> _EXERCISE GOAL_
Print every entry below exactly, leaving out the pictures.

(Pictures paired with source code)

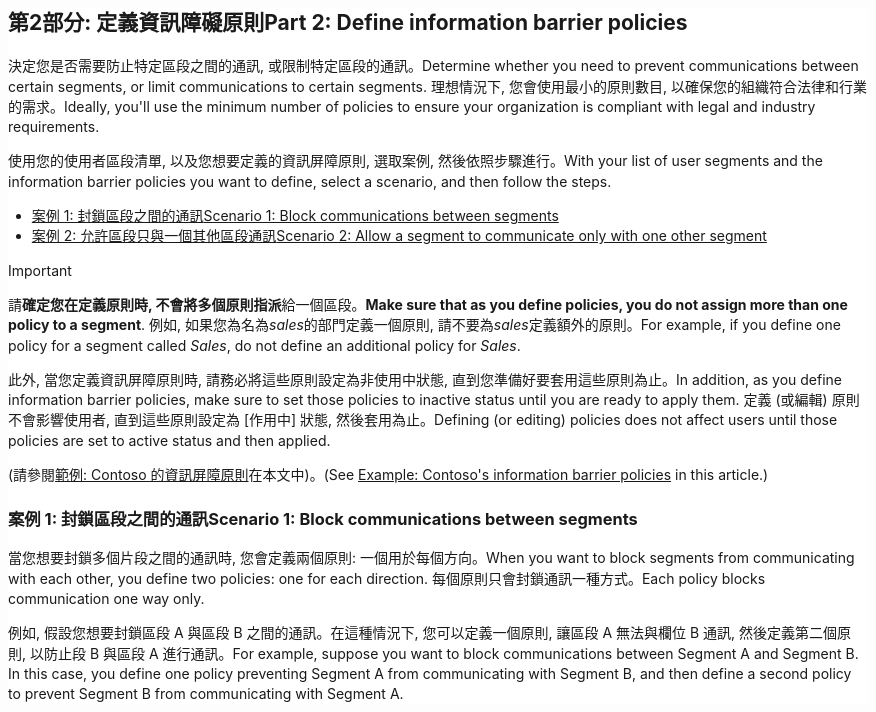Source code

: ## <a name="part-2-define-information-barrier-policies"></a><span data-ttu-id="e97b1-234">第2部分: 定義資訊障礙原則</span><span class="sxs-lookup"><span data-stu-id="e97b1-234">Part 2: Define information barrier policies</span></span>

<span data-ttu-id="e97b1-235">決定您是否需要防止特定區段之間的通訊, 或限制特定區段的通訊。</span><span class="sxs-lookup"><span data-stu-id="e97b1-235">Determine whether you need to prevent communications between certain segments, or limit communications to certain segments.</span></span> <span data-ttu-id="e97b1-236">理想情況下, 您會使用最小的原則數目, 以確保您的組織符合法律和行業的需求。</span><span class="sxs-lookup"><span data-stu-id="e97b1-236">Ideally, you'll use the minimum number of policies to ensure your organization is compliant with legal and industry requirements.</span></span>

<span data-ttu-id="e97b1-237">使用您的使用者區段清單, 以及您想要定義的資訊屏障原則, 選取案例, 然後依照步驟進行。</span><span class="sxs-lookup"><span data-stu-id="e97b1-237">With your list of user segments and the information barrier policies you want to define, select a scenario, and then follow the steps.</span></span> 

- [<span data-ttu-id="e97b1-238">案例 1: 封鎖區段之間的通訊</span><span class="sxs-lookup"><span data-stu-id="e97b1-238">Scenario 1: Block communications between segments</span></span>](#scenario-1-block-communications-between-segments)
- [<span data-ttu-id="e97b1-239">案例 2: 允許區段只與一個其他區段通訊</span><span class="sxs-lookup"><span data-stu-id="e97b1-239">Scenario 2: Allow a segment to communicate only with one other segment</span></span>](#scenario-2-allow-a-segment-to-communicate-only-with-one-other-segment)

> [!IMPORTANT]
> <span data-ttu-id="e97b1-240">請**確定您在定義原則時, 不會將多個原則指派**給一個區段。</span><span class="sxs-lookup"><span data-stu-id="e97b1-240">**Make sure that as you define policies, you do not assign more than one policy to a segment**.</span></span> <span data-ttu-id="e97b1-241">例如, 如果您為名為*sales*的部門定義一個原則, 請不要為*sales*定義額外的原則。</span><span class="sxs-lookup"><span data-stu-id="e97b1-241">For example, if you define one policy for a segment called *Sales*, do not define an additional policy for *Sales*.</span></span><p><span data-ttu-id="e97b1-242">此外, 當您定義資訊屏障原則時, 請務必將這些原則設定為非使用中狀態, 直到您準備好要套用這些原則為止。</span><span class="sxs-lookup"><span data-stu-id="e97b1-242">In addition, as you define information barrier policies, make sure to set those policies to inactive status until you are ready to apply them.</span></span> <span data-ttu-id="e97b1-243">定義 (或編輯) 原則不會影響使用者, 直到這些原則設定為 [作用中] 狀態, 然後套用為止。</span><span class="sxs-lookup"><span data-stu-id="e97b1-243">Defining (or editing) policies does not affect users until those policies are set to active status and then applied.</span></span>

<span data-ttu-id="e97b1-244">(請參閱[範例: Contoso 的資訊屏障原則](#contosos-information-barrier-policies)在本文中)。</span><span class="sxs-lookup"><span data-stu-id="e97b1-244">(See [Example: Contoso's information barrier policies](#contosos-information-barrier-policies) in this article.)</span></span>

### <a name="scenario-1-block-communications-between-segments"></a><span data-ttu-id="e97b1-245">案例 1: 封鎖區段之間的通訊</span><span class="sxs-lookup"><span data-stu-id="e97b1-245">Scenario 1: Block communications between segments</span></span>

<span data-ttu-id="e97b1-246">當您想要封鎖多個片段之間的通訊時, 您會定義兩個原則: 一個用於每個方向。</span><span class="sxs-lookup"><span data-stu-id="e97b1-246">When you want to block segments from communicating with each other, you define two policies: one for each direction.</span></span> <span data-ttu-id="e97b1-247">每個原則只會封鎖通訊一種方式。</span><span class="sxs-lookup"><span data-stu-id="e97b1-247">Each policy blocks communication one way only.</span></span>

<span data-ttu-id="e97b1-248">例如, 假設您想要封鎖區段 A 與區段 B 之間的通訊。在這種情況下, 您可以定義一個原則, 讓區段 A 無法與欄位 B 通訊, 然後定義第二個原則, 以防止段 B 與區段 A 進行通訊。</span><span class="sxs-lookup"><span data-stu-id="e97b1-248">For example, suppose you want to block communications between Segment A and Segment B. In this case, you define one policy preventing Segment A from communicating with Segment B, and then define a second policy to prevent Segment B from communicating with Segment A.</span></span>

> _RESPONSE AREA_
Source code

: ## <a name="part-2-define-information-barrier-policies"></a><span data-ttu-id="e97b1-234">第2部分: 定義資訊障礙原則</span><span class="sxs-lookup"><span data-stu-id="e97b1-234">Part 2: Define information barrier policies</span></span>

<span data-ttu-id="e97b1-235">決定您是否需要防止特定區段之間的通訊, 或限制特定區段的通訊。</span><span class="sxs-lookup"><span data-stu-id="e97b1-235">Determine whether you need to prevent communications between certain segments, or limit communications to certain segments.</span></span> <span data-ttu-id="e97b1-236">理想情況下, 您會使用最小的原則數目, 以確保您的組織符合法律和行業的需求。</span><span class="sxs-lookup"><span data-stu-id="e97b1-236">Ideally, you'll use the minimum number of policies to ensure your organization is compliant with legal and industry requirements.</span></span>

<span data-ttu-id="e97b1-237">使用您的使用者區段清單, 以及您想要定義的資訊屏障原則, 選取案例, 然後依照步驟進行。</span><span class="sxs-lookup"><span data-stu-id="e97b1-237">With your list of user segments and the information barrier policies you want to define, select a scenario, and then follow the steps.</span></span> 

- [<span data-ttu-id="e97b1-238">案例 1: 封鎖區段之間的通訊</span><span class="sxs-lookup"><span data-stu-id="e97b1-238">Scenario 1: Block communications between segments</span></span>](#scenario-1-block-communications-between-segments)
- [<span data-ttu-id="e97b1-239">案例 2: 允許區段只與一個其他區段通訊</span><span class="sxs-lookup"><span data-stu-id="e97b1-239">Scenario 2: Allow a segment to communicate only with one other segment</span></span>](#scenario-2-allow-a-segment-to-communicate-only-with-one-other-segment)

> [!IMPORTANT]
> <span data-ttu-id="e97b1-240">請**確定您在定義原則時, 不會將多個原則指派**給一個區段。</span><span class="sxs-lookup"><span data-stu-id="e97b1-240">**Make sure that as you define policies, you do not assign more than one policy to a segment**.</span></span> <span data-ttu-id="e97b1-241">例如, 如果您為名為*sales*的部門定義一個原則, 請不要為*sales*定義額外的原則。</span><span class="sxs-lookup"><span data-stu-id="e97b1-241">For example, if you define one policy for a segment called *Sales*, do not define an additional policy for *Sales*.</span></span><p><span data-ttu-id="e97b1-242">此外, 當您定義資訊屏障原則時, 請務必將這些原則設定為非使用中狀態, 直到您準備好要套用這些原則為止。</span><span class="sxs-lookup"><span data-stu-id="e97b1-242">In addition, as you define information barrier policies, make sure to set those policies to inactive status until you are ready to apply them.</span></span> <span data-ttu-id="e97b1-243">定義 (或編輯) 原則不會影響使用者, 直到這些原則設定為 [作用中] 狀態, 然後套用為止。</span><span class="sxs-lookup"><span data-stu-id="e97b1-243">Defining (or editing) policies does not affect users until those policies are set to active status and then applied.</span></span>

<span data-ttu-id="e97b1-244">(請參閱[範例: Contoso 的資訊屏障原則](#contosos-information-barrier-policies)在本文中)。</span><span class="sxs-lookup"><span data-stu-id="e97b1-244">(See [Example: Contoso's information barrier policies](#contosos-information-barrier-policies) in this article.)</span></span>

### <a name="scenario-1-block-communications-between-segments"></a><span data-ttu-id="e97b1-245">案例 1: 封鎖區段之間的通訊</span><span class="sxs-lookup"><span data-stu-id="e97b1-245">Scenario 1: Block communications between segments</span></span>

<span data-ttu-id="e97b1-246">當您想要封鎖多個片段之間的通訊時, 您會定義兩個原則: 一個用於每個方向。</span><span class="sxs-lookup"><span data-stu-id="e97b1-246">When you want to block segments from communicating with each other, you define two policies: one for each direction.</span></span> <span data-ttu-id="e97b1-247">每個原則只會封鎖通訊一種方式。</span><span class="sxs-lookup"><span data-stu-id="e97b1-247">Each policy blocks communication one way only.</span></span>

<span data-ttu-id="e97b1-248">例如, 假設您想要封鎖區段 A 與區段 B 之間的通訊。在這種情況下, 您可以定義一個原則, 讓區段 A 無法與欄位 B 通訊, 然後定義第二個原則, 以防止段 B 與區段 A 進行通訊。</span><span class="sxs-lookup"><span data-stu-id="e97b1-248">For example, suppose you want to block communications between Segment A and Segment B. In this case, you define one policy preventing Segment A from communicating with Segment B, and then define a second policy to prevent Segment B from communicating with Segment A.</span></span>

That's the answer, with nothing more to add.